L’évolution des techniques suit naturellement l’évolution des découvertes. Du pompage à bras (technique utilisée jusqu’en 1869 au moins et souvent dédiée aux femmes) à l’arrivée de l’électricité, les évolutions furent… lentes ! En effet, l’utilisation des chevaux ne semble débuter que vers 1750 ! Le grand progrès fut alors l’arrivée de la machine hydraulique, composée d’une roue à augets avec engrenage démultiplicateur). A Rimogne, les deux premières roues furent installées quelques années avant la Révolution.
Quant à la machine à vapeur, son efficacité était quasi identique à celle de la machine hydraulique. De plus, elle souffrait de quelques carences telles que le manque d’eau pendant les périodes de sécheresses ou de gel intense. Notons également que ces deux machines ne pouvaient être installées uniquement si un ruisseau à pente suffisante était à proximité des fosses…
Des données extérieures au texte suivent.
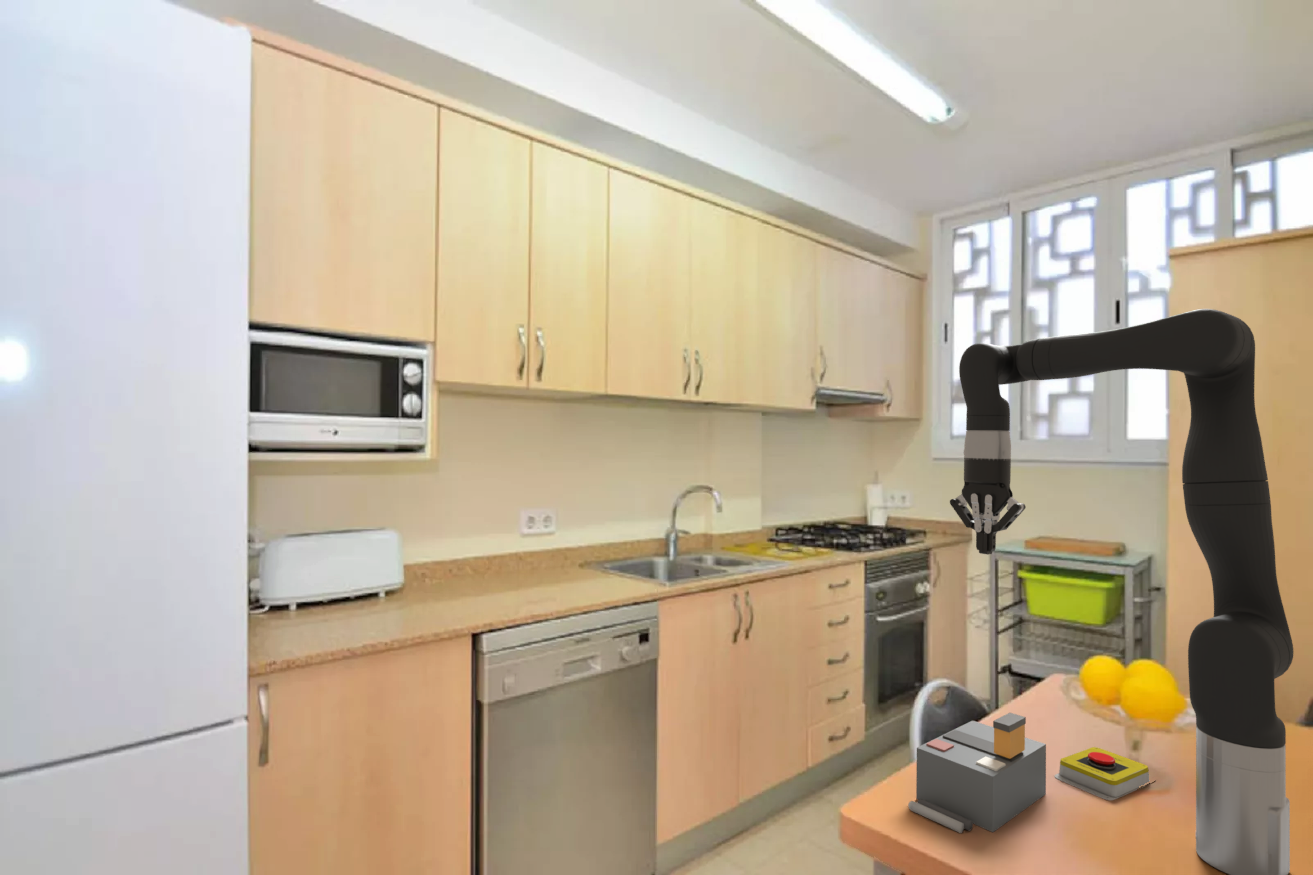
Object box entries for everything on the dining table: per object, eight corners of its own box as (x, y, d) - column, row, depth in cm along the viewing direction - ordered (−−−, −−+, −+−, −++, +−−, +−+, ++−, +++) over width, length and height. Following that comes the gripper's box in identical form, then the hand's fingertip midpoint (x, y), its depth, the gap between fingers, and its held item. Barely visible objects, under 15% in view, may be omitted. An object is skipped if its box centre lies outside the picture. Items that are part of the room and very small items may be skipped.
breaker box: (1045, 794, 110) (1045, 742, 111) (992, 832, 99) (993, 774, 99) (972, 766, 120) (972, 718, 120) (916, 798, 109) (916, 745, 109)
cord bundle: (972, 829, 100) (972, 819, 100) (962, 836, 98) (962, 826, 98) (917, 804, 107) (917, 795, 107) (906, 810, 105) (906, 801, 105)
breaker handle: (1025, 749, 107) (1025, 717, 107) (1009, 759, 104) (1009, 725, 104) (1009, 744, 109) (1009, 712, 109) (993, 753, 106) (993, 720, 106)
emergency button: (1051, 753, 117) (1100, 736, 124) (1051, 779, 117) (1100, 761, 124) (1109, 776, 109) (1158, 756, 116) (1109, 804, 108) (1158, 783, 116)
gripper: (1035, 457, 120) (1033, 557, 120) (961, 455, 130) (959, 547, 130) (1016, 457, 115) (1014, 561, 115) (941, 455, 125) (939, 550, 125)
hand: (985, 553), depth 122 cm, fingers closed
Puis, l’électricité fit son apparition. Avec l’installation de la première centrale à la Grande Fosse de Rimogne. A Vielsam, au début des années 1900, la création d’une société locale d’électricité permis de faciliter le levage et le pompage en contrebas des travers-bancs d’extraction. Ce sont les ardoisières de la région de Martelange qui ont le mieux utilisé cette nouvelle énergie, favorisé par la nature et la géométrie des gisements : haveuses, éclateurs hydrauliques, marteaux pneumatiques, appareils de levages et même éclairages électriques (rappelons que l’usage de la chandelle a duré au moins jusqu’en 1905). Toutefois, il n’y aura d’éclairage électrique dans les fosses ardennaises uniquement là où l’énergie électrique est nécessaire en tant que force motrice.
(2) Les Ardoisières de l’Ardenne, Léon Voisin, éditions Terres ardenaises.
(3) Taille chassante : pratiquée en s’éloignant de la galerie d’accès.
(4) Le crabotage consiste à creuser une galerie, ou plutôt une excavation de 20 mètres sur 15 environ et 50 centimètres de haut, à l’aide de mines et de perforatrices.